O que prossegue aqui na Parte 2 é uma continuação de uma discussão anterior sobre a Teoria da Raça Crítica. Notado no primeiro artigo, era o propósito do autor cobrar três problemas com a Teoria Da Raça Crítica. Devido à natureza e duração do problema um, os problemas dois e três devem ser tratados aqui. O problema dois considerará a discussão de Delgado e Stefancic sobre o “nacionalismo”, seguida de uma breve discussão sobre “privilégio branco” no problema três.

problema #2

Há também o ponto que Delgado e Stefancic fazem chamado Looking Inward. Essa noção é basicamente destinada a pedir às minorias que façam uma de duas coisas: 1.) Assimilar-se ao sistema e usá-lo para beneficiar suas próprias comunidades, e 2.) para sair do sistema para uma espécie de nacionalismo, contando assim com suas próprias engenhosidades.
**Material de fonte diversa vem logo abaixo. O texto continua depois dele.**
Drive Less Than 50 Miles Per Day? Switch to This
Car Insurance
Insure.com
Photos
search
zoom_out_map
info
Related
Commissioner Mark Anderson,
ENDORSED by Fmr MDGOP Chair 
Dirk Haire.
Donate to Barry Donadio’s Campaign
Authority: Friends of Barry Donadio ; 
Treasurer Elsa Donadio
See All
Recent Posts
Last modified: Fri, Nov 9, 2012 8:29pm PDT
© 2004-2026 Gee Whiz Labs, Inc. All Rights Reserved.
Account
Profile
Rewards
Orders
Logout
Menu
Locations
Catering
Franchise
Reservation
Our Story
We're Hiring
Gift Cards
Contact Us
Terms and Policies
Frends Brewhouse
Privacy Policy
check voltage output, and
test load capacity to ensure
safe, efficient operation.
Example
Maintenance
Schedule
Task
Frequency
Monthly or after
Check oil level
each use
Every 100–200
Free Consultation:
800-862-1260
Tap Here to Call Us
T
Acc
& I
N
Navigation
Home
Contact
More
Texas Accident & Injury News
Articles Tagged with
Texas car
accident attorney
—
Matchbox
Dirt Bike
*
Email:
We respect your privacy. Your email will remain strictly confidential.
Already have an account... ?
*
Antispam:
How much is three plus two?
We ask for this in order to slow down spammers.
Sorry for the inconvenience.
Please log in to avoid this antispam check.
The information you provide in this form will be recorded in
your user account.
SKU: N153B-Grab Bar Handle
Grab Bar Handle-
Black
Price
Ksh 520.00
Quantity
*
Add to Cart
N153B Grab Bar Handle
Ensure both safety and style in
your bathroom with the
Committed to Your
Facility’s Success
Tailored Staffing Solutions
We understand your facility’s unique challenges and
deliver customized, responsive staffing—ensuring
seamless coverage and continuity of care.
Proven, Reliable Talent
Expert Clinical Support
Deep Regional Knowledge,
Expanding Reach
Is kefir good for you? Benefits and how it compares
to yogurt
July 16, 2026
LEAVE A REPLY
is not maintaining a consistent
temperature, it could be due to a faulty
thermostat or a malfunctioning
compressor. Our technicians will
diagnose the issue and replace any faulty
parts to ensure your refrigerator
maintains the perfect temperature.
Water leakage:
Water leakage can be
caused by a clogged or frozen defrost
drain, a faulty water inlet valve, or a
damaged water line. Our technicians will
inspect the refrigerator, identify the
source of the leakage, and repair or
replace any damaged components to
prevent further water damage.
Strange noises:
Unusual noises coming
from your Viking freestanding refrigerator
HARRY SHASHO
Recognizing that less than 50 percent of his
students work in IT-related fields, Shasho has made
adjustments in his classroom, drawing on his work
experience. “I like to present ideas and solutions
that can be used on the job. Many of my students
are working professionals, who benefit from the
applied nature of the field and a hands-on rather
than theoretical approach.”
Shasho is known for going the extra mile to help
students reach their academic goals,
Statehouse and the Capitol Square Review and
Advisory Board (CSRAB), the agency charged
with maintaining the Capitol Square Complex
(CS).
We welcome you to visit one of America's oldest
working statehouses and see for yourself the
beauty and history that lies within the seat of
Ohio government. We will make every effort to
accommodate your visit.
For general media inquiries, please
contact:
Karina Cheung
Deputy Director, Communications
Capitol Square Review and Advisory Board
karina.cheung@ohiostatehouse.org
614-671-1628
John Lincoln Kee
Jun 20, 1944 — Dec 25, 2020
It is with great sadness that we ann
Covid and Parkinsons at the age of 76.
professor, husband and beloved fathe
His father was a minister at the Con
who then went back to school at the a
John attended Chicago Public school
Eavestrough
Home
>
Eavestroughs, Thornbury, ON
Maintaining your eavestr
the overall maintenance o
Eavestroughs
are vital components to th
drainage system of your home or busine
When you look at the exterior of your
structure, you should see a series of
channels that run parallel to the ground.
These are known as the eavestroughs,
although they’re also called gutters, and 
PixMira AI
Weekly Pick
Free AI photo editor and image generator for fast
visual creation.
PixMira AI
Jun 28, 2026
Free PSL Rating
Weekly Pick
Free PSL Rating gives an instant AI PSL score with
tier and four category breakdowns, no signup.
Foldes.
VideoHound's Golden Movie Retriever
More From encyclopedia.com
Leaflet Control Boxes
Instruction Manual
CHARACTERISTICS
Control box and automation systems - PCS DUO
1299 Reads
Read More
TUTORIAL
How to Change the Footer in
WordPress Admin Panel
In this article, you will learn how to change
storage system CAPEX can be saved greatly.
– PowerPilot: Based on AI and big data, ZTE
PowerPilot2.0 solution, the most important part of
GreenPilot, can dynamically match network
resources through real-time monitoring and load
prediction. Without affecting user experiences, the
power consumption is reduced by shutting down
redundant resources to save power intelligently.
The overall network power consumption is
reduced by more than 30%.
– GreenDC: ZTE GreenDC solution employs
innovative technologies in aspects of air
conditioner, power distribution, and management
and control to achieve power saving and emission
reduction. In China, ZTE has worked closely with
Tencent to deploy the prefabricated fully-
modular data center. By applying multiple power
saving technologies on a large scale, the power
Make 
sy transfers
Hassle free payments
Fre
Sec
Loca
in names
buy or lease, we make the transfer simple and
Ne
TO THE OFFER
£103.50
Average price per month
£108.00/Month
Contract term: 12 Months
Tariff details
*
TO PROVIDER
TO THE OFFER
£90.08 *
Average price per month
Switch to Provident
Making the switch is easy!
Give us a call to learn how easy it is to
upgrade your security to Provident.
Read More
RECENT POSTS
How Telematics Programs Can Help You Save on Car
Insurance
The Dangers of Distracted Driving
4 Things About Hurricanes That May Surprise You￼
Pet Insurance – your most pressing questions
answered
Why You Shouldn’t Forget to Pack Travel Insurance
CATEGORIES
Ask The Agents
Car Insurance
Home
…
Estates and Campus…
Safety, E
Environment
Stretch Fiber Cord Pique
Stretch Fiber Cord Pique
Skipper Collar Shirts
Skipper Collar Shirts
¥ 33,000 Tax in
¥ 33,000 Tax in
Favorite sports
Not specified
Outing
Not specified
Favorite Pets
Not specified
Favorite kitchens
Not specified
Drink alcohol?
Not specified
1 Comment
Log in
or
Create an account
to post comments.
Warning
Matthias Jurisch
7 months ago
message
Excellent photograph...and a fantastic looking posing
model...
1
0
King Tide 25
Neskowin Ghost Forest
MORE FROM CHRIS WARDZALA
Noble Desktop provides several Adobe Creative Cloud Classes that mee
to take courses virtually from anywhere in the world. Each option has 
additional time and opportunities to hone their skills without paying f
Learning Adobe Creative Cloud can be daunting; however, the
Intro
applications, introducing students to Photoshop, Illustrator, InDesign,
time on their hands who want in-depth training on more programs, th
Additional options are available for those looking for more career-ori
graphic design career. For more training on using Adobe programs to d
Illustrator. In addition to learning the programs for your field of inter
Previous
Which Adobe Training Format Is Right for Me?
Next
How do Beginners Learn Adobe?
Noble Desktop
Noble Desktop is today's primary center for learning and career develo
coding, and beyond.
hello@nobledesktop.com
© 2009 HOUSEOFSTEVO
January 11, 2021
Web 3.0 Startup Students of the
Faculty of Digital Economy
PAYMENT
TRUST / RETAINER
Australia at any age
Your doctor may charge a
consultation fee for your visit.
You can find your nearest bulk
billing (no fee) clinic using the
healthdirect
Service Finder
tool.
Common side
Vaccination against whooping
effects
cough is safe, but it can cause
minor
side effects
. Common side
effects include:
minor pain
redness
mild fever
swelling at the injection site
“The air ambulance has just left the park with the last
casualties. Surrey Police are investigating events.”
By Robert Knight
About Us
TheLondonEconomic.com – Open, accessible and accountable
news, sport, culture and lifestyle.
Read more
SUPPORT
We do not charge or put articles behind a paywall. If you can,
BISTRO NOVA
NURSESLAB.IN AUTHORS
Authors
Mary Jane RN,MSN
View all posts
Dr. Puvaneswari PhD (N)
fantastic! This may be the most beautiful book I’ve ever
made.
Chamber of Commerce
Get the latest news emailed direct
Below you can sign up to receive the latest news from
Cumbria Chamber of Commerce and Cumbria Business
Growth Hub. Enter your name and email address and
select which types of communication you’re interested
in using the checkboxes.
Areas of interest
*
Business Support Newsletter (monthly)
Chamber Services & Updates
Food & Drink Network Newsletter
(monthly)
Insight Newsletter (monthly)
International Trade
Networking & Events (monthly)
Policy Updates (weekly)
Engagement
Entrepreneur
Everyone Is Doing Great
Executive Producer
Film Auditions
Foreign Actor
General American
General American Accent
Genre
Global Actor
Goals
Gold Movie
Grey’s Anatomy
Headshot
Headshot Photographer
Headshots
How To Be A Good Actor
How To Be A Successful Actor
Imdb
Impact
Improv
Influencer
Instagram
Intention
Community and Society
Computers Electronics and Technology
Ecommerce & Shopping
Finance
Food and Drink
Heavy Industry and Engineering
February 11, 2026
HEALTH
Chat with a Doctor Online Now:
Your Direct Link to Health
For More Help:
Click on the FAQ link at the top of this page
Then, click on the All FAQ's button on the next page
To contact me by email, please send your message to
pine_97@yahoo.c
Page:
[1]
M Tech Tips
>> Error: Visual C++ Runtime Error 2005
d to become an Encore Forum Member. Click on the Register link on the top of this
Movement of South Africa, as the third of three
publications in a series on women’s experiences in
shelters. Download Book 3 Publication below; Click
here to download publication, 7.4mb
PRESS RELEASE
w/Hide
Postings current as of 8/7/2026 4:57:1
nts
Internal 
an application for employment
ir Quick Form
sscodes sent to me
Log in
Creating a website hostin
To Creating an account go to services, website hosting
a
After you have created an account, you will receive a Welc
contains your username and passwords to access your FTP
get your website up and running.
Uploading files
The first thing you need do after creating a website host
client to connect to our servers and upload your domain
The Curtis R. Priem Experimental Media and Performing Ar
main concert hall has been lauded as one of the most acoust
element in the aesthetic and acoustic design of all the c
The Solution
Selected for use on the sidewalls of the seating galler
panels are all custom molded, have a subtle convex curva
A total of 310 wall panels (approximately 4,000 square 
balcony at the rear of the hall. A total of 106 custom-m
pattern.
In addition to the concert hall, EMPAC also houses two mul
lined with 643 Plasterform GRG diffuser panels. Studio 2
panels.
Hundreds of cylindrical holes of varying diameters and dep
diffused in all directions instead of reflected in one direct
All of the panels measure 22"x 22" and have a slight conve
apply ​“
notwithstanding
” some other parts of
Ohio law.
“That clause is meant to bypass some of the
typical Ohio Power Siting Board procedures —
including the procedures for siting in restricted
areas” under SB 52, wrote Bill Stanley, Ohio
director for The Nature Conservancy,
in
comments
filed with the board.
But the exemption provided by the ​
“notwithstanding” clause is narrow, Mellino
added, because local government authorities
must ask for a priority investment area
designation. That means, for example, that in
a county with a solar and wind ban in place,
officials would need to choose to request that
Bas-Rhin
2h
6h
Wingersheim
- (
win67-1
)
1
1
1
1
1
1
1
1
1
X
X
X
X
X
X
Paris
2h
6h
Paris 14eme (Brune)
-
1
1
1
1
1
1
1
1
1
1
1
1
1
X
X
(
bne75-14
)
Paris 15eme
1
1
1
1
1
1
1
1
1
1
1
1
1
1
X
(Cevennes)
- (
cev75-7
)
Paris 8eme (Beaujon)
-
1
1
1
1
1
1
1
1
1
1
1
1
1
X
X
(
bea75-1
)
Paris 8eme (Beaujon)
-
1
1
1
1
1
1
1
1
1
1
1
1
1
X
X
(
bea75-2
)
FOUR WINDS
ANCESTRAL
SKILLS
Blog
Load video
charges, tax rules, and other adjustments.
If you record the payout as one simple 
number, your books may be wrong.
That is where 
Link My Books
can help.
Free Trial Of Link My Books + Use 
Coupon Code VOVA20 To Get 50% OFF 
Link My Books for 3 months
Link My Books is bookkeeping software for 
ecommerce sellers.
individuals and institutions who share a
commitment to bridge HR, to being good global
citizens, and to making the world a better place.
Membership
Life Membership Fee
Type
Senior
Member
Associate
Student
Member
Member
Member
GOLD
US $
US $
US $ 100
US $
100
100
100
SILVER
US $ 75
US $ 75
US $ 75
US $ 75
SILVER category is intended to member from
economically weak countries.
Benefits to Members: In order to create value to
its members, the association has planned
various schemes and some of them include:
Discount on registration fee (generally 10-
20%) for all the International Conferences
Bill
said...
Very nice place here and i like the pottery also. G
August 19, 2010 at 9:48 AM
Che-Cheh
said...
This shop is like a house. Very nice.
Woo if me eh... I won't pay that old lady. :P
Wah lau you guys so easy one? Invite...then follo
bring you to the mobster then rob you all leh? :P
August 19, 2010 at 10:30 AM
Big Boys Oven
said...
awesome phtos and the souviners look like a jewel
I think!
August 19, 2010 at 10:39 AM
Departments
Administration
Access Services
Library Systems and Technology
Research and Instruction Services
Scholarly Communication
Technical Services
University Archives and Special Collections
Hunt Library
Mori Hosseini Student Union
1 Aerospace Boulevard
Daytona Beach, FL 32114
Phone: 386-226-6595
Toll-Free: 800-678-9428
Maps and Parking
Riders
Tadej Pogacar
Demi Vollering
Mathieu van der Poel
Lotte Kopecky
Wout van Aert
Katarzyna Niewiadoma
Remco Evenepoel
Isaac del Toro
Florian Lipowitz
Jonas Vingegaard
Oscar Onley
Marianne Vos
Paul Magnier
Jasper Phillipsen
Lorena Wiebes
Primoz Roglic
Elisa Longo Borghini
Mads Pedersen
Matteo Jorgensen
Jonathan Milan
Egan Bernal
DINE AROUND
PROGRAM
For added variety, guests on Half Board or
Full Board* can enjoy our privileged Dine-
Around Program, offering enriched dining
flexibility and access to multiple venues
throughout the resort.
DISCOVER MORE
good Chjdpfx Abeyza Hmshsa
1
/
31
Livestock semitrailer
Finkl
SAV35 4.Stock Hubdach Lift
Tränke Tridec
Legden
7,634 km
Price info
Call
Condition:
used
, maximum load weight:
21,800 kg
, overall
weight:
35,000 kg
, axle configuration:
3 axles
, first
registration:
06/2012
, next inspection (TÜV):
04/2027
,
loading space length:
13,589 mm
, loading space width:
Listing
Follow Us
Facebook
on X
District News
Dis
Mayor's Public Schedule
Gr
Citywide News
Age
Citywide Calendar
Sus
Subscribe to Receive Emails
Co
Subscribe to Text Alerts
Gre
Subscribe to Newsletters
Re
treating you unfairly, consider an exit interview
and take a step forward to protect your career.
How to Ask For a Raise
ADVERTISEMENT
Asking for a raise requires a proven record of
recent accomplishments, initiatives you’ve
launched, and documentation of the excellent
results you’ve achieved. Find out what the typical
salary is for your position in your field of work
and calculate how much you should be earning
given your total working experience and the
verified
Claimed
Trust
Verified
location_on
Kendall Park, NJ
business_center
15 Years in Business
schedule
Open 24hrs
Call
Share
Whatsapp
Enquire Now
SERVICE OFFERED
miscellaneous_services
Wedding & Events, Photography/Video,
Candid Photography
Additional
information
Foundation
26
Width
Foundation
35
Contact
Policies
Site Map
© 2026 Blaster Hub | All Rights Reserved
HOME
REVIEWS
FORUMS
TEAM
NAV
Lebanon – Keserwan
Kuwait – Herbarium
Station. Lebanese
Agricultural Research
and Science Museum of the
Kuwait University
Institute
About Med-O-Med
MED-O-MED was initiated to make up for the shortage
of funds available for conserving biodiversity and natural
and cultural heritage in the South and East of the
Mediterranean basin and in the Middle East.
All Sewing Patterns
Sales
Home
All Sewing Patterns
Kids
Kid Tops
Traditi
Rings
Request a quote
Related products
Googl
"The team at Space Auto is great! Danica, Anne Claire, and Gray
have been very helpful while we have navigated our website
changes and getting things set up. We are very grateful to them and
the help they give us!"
Aqui está uma amostra da idéia:

“Derrick Bell, por exemplo, instou seus colegas afro-americanos a renunciar à luta pela integração escolar e almejar a construção das melhores escolas negras possíveis. Outros nacionalistas da CRT defendem a posse de armas, alegando que historicamente a polícia neste país não tem protegido os negros contra a violência, na verdade têm visitado-a muitas vezes sobre eles. Outros nacionalistas insistem no estabelecimento de escolas negras no interior da cidade, às vezes apenas para homens, sob a alegação de que meninos de cor precisam de modelos fortes e não podem encontrá-los facilmente nas escolas públicas.”[1]

Mais uma vez ele diz: “Os nacionalistas honram os estudos étnicos e a história como disciplinas vitais e olham com ceticismo para os membros de seus grupos que namoram, casam ou formam amizades próximas com brancos ou buscam emprego em locais de trabalho ou indústrias dominados por brancos.”[2]

E mais uma vez: “Uma posição moderada… sustenta que é aceitável que as minorias busquem vagas em profissões como direito, medicina e negócios, desde que apliquem suas habilidades em benefício de comunidades minoritárias.”[3]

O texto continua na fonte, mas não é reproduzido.